[Saved entries]

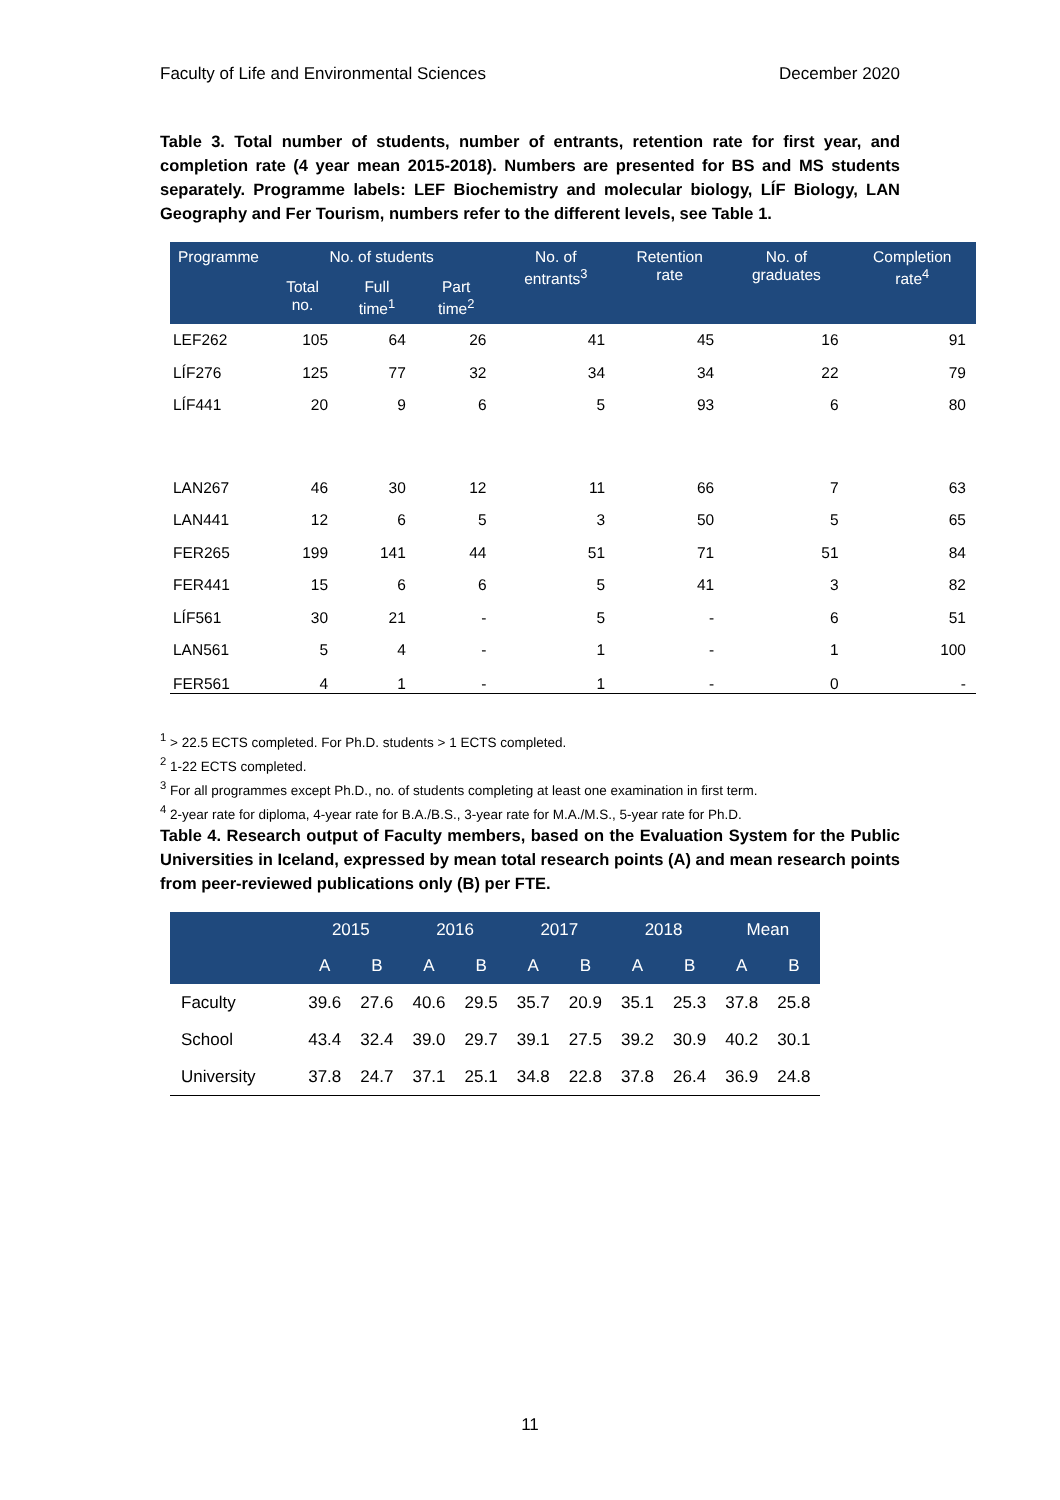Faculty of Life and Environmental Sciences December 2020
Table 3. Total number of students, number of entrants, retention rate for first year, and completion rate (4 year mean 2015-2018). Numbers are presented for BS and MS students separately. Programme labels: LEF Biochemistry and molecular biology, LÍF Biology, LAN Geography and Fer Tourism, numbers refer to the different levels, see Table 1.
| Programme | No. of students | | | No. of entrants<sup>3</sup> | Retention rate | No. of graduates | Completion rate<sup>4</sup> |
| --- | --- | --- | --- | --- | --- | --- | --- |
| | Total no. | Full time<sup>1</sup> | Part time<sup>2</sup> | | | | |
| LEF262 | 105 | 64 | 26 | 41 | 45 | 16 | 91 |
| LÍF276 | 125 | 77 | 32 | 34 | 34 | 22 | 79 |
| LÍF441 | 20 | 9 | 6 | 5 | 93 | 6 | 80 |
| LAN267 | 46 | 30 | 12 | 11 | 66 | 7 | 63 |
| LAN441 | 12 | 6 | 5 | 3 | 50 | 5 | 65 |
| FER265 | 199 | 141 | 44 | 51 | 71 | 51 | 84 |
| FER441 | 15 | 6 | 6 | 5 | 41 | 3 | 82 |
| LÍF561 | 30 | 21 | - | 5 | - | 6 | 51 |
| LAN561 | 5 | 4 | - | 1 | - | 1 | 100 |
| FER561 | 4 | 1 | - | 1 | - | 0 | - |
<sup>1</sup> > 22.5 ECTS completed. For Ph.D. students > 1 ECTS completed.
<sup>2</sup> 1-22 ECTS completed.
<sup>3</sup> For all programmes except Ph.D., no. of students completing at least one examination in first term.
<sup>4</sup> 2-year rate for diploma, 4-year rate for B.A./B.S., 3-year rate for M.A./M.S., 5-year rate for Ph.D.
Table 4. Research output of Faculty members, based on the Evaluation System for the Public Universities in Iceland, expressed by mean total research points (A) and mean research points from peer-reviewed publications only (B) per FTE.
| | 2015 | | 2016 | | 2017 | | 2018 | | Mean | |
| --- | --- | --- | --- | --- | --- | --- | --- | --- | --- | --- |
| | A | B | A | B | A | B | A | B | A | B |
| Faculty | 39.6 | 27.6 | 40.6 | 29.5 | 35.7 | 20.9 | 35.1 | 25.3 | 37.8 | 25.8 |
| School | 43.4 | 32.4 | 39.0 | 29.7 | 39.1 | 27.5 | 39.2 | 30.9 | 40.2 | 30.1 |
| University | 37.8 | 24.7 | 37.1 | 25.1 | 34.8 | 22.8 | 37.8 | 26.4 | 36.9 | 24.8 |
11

Aim of the task ::
Without carrying over any picture, write out the entries above once more, exactly.

Response for this exercise ::
Faculty of Life and Environmental Sciences December 2020
Table 3. Total number of students, number of entrants, retention rate for first year, and completion rate (4 year mean 2015-2018). Numbers are presented for BS and MS students separately. Programme labels: LEF Biochemistry and molecular biology, LÍF Biology, LAN Geography and Fer Tourism, numbers refer to the different levels, see Table 1.
| Programme | No. of students | | | No. of entrants<sup>3</sup> | Retention rate | No. of graduates | Completion rate<sup>4</sup> |
| --- | --- | --- | --- | --- | --- | --- | --- |
| | Total no. | Full time<sup>1</sup> | Part time<sup>2</sup> | | | | |
| LEF262 | 105 | 64 | 26 | 41 | 45 | 16 | 91 |
| LÍF276 | 125 | 77 | 32 | 34 | 34 | 22 | 79 |
| LÍF441 | 20 | 9 | 6 | 5 | 93 | 6 | 80 |
| LAN267 | 46 | 30 | 12 | 11 | 66 | 7 | 63 |
| LAN441 | 12 | 6 | 5 | 3 | 50 | 5 | 65 |
| FER265 | 199 | 141 | 44 | 51 | 71 | 51 | 84 |
| FER441 | 15 | 6 | 6 | 5 | 41 | 3 | 82 |
| LÍF561 | 30 | 21 | - | 5 | - | 6 | 51 |
| LAN561 | 5 | 4 | - | 1 | - | 1 | 100 |
| FER561 | 4 | 1 | - | 1 | - | 0 | - |
<sup>1</sup> > 22.5 ECTS completed. For Ph.D. students > 1 ECTS completed.
<sup>2</sup> 1-22 ECTS completed.
<sup>3</sup> For all programmes except Ph.D., no. of students completing at least one examination in first term.
<sup>4</sup> 2-year rate for diploma, 4-year rate for B.A./B.S., 3-year rate for M.A./M.S., 5-year rate for Ph.D.
Table 4. Research output of Faculty members, based on the Evaluation System for the Public Universities in Iceland, expressed by mean total research points (A) and mean research points from peer-reviewed publications only (B) per FTE.
| | 2015 | | 2016 | | 2017 | | 2018 | | Mean | |
| --- | --- | --- | --- | --- | --- | --- | --- | --- | --- | --- |
| | A | B | A | B | A | B | A | B | A | B |
| Faculty | 39.6 | 27.6 | 40.6 | 29.5 | 35.7 | 20.9 | 35.1 | 25.3 | 37.8 | 25.8 |
| School | 43.4 | 32.4 | 39.0 | 29.7 | 39.1 | 27.5 | 39.2 | 30.9 | 40.2 | 30.1 |
| University | 37.8 | 24.7 | 37.1 | 25.1 | 34.8 | 22.8 | 37.8 | 26.4 | 36.9 | 24.8 |
11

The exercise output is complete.